Notably missing from the bill, however, is any explicit provision clearly excluding the availability of this information―such as the identities of participating organizations and the information shared―from disclosure under New York’s Freedom of Information Law. The lack of strong confidentiality protections threatens to undermine the program’s effectiveness by failing to offer assurances that information will not be easily obtained by threat actors and would-be litigants looking for a foothold to file suit. (Although the New York Freedom of Information Law allows a party disclosing critical infrastructure information to request an exemption from disclosure―for example, because it was "complied for law enforcement purposes"―application of such exemption is left to the agency’s discretion.) Accordingly, should the bill become law, organizations would be well advised to proceed with caution in deciding to share threat information with DHSES or any other New York State agency because that information could potentially, and easily, be discovered.
In contrast, the federal Critical Infrastructure Information Act (CIIA) of 2002 explicitly provides that critical infrastructure security information shared with the federal government is protected from disclosure requests made under the Freedom of Information Act. It further prohibits state and local governmental agencies who receive that information from the federal government from disclosing that information pursuant to any state public disclosure law. Moreover, unlike S3407, the CIIA provides that threat information shared with the government will not be used against the disclosing entity.

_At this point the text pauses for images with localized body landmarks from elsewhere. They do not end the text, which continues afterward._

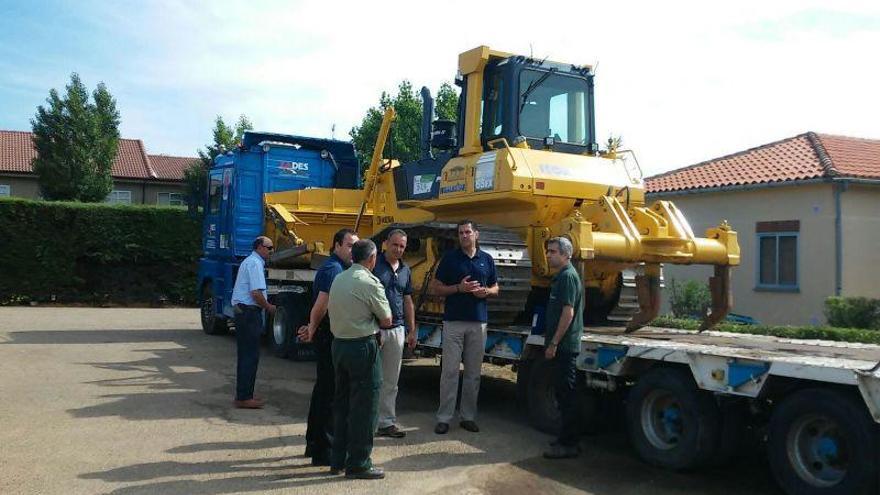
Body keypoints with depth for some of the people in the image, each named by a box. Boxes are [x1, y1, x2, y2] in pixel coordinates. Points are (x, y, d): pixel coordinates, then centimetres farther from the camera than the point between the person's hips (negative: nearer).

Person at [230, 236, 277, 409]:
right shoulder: (255, 263, -13)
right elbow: (256, 293, -21)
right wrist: (269, 307, -6)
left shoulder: (249, 261, 20)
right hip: (249, 312, -11)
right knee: (250, 356, -7)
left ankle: (243, 394, 20)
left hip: (241, 310, 11)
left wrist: (265, 305, 18)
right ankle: (243, 398, -4)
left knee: (245, 355, 14)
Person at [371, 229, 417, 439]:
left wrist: (412, 330, 16)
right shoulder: (374, 265, -6)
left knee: (391, 381, 10)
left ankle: (387, 422, 18)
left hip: (396, 330, 6)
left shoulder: (405, 270, 13)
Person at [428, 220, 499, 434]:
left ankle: (468, 416, 17)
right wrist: (459, 288, -13)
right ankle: (444, 417, 4)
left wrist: (485, 291, -6)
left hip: (478, 322, 3)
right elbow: (434, 288, 1)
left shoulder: (487, 259, 9)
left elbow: (495, 288, 17)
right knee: (450, 370, -3)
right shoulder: (450, 258, 1)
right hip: (454, 321, -3)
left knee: (473, 372, 8)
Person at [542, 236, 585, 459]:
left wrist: (554, 343, -20)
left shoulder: (568, 276, -14)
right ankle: (566, 439, 23)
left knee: (566, 394, -5)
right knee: (564, 393, 15)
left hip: (565, 346, -10)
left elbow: (568, 312, -21)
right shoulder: (561, 276, 17)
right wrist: (550, 340, 20)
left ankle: (568, 444, 0)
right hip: (562, 346, 10)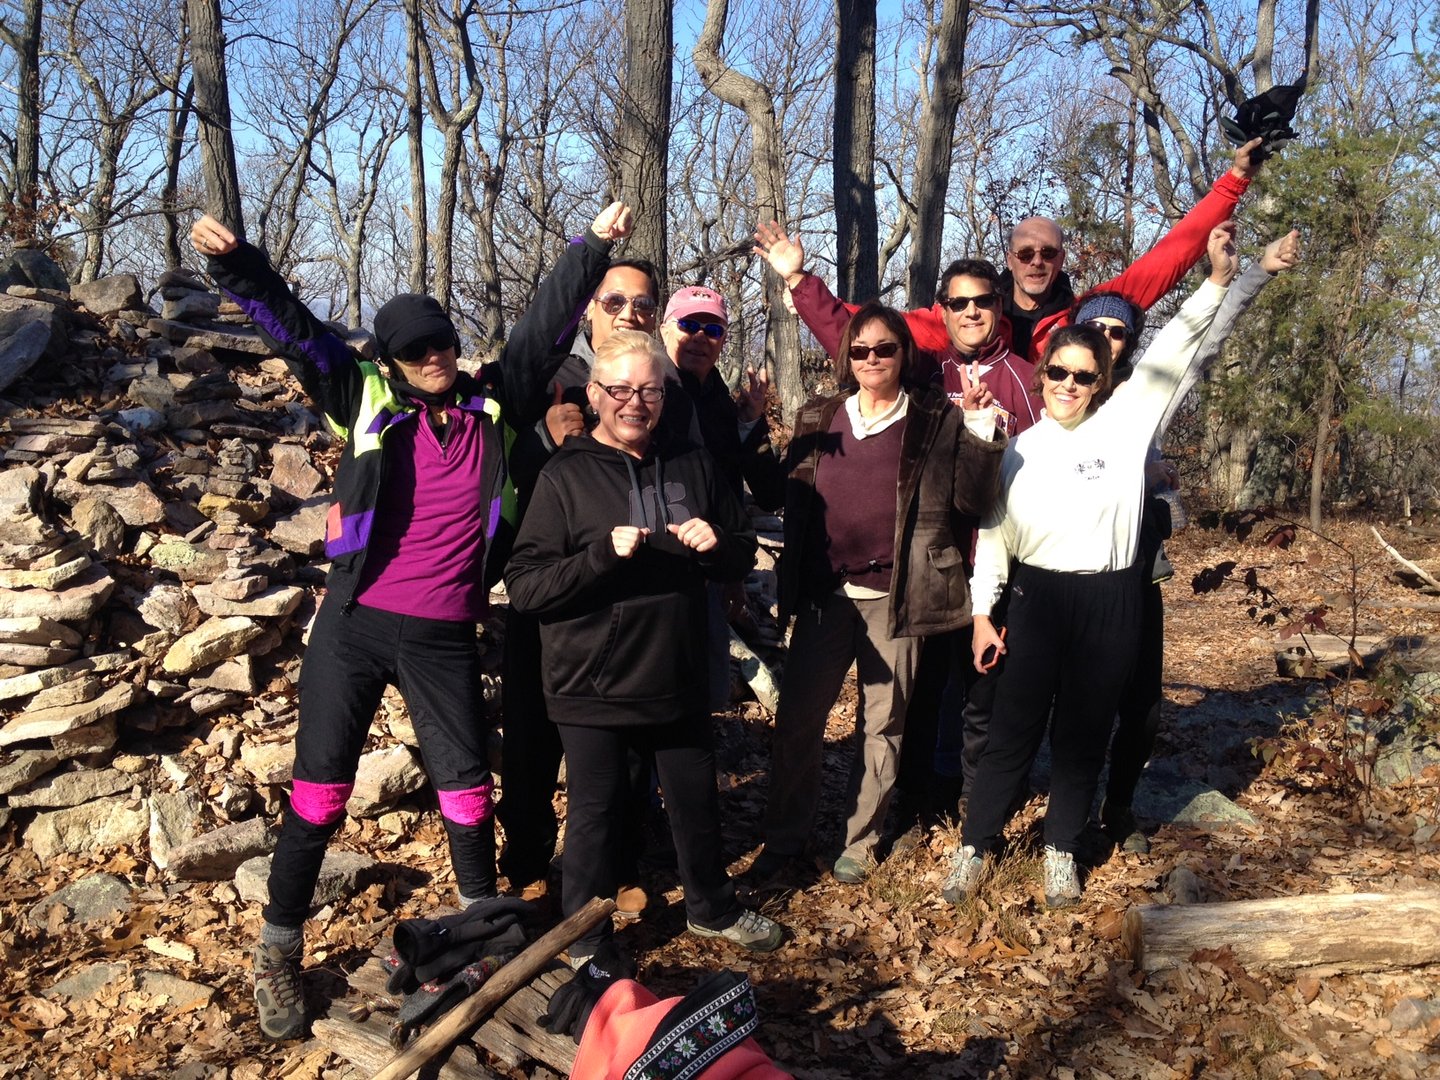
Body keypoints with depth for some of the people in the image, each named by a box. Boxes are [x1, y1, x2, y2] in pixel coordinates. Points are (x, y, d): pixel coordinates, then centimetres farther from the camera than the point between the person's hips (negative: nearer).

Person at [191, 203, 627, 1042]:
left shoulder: (494, 402, 5)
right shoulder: (370, 400, 1)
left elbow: (546, 326, 8)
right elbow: (296, 332, -4)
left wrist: (593, 247, 7)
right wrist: (237, 266, -18)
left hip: (445, 638, 1)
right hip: (354, 625, -1)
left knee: (468, 788, 11)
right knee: (320, 790, 6)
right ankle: (279, 954, 24)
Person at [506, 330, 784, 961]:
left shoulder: (692, 464, 4)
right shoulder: (565, 476, -8)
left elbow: (743, 558, 11)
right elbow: (523, 586, -14)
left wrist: (717, 544, -12)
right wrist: (603, 554, -28)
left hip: (677, 679, 4)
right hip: (594, 689, -4)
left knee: (698, 803, 19)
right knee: (596, 815, 9)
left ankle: (713, 909, 44)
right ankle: (586, 944, 30)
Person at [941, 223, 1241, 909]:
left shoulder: (1125, 423, 2)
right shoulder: (1019, 449, 5)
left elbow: (1169, 355, -2)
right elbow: (993, 531, 7)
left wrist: (1218, 280, -9)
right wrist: (983, 611, 4)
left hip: (1110, 601, 0)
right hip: (1037, 597, 0)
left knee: (1084, 735, 10)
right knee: (1012, 731, 2)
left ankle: (1062, 851, 26)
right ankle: (973, 847, 15)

If these bills pass, New York State would emerge as a leader in formalizing cyber threat information-sharing and coordination between state government and private sector critical infrastructure entities (involved in financial services, health care and energy, among other sectors). Indeed, as recent efforts to pass more general federal cyber threat information-sharing legislation have stalled, this is a signal that states may be prepared to step in where Congress has failed, and a strong indication of their likely approach.
S3407, however, puts private sector organizations in a difficult position by requiring that they consider the government’s cybersecurity threat mitigation recommendations without providing protections from those who might seek to acquire that information and then use it against the entity, either in court in or in an attack. Should the bill become law, private sector businesses will have to consider whether and how to engage in with government in a manner that minimizes the potential for these negative consequences.
1 S3404 and S3406 create new enforcement mechanisms for threat actors. S3404 creates the new crimes of first- and second-degree cyber terrorism for use of a computer to coerce a civilian population, influence the policy of a unit of government by intimidation or coercion, affect the conduct of a unit of government, or cause mass injury, damage, destruction or debilitation to persons or property. S3406, similar to the federal Computer Fraud and Abuse Act, makes it a felony to use a computer or device to carry out a cyberattack that results in over $100,000 in damages.
2 S3405 would require DHSES to work with the Superintendent of State Police, the Chief Information Officer and the President of the Center for Internet Security to complete a comprehensive review every five years of New York’s cyber security measures and issue a report identifying the state’s security needs and updates to meet industry best practices.